Criticisms of How Not to Die
There are many conflicting voices in the nutrition debate. I don’t know who to believe. Should I eat meat or not, lol.
A nutrition blogger Denise Minger (formerly vegan, still mostly plant based, which is interesting) took issue with some conclusions in How Not to Die as well as The China Study. Notably, she did not take issue with conclusions in the heart disease chapter, which I feel is most crucial.
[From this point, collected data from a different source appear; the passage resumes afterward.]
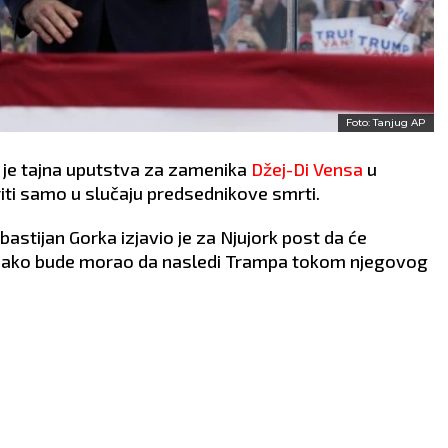
Foto: Tanjug AP
 je tajna uputstva za zamenika
Džej-Di Vensa
u
iti samo u slučaju predsednikove smrti.
astijan Gorka izjavio je za Njujork post da će
su ako bude morao da nasledi Trampa tokom njegovog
Peter Attia (frequent guest on The Tim Ferriss Show) supports eating meat but doesn’t exactly make a case for it explicitly. Instead, he points to his series on “Studying Studies”. Something about observational epidemiology. Problem is, his articles are not written for the layman 😿 so I don't follow his reasoning yet.
In any case though, I feel the line of thinking in “How to Avoid Heart Disease” seems correct. Cardiologists agree on the role of LDL cholesterol in heart attacks. That’s enough for me to reduce my meat intake.
Now, of all that has been said on nutrition out there, I like Michael Pollan’s adage best.
It’s brief—only 7 words—and not too provocative.
It goes like this:
Eat food, mostly plants. Not too much.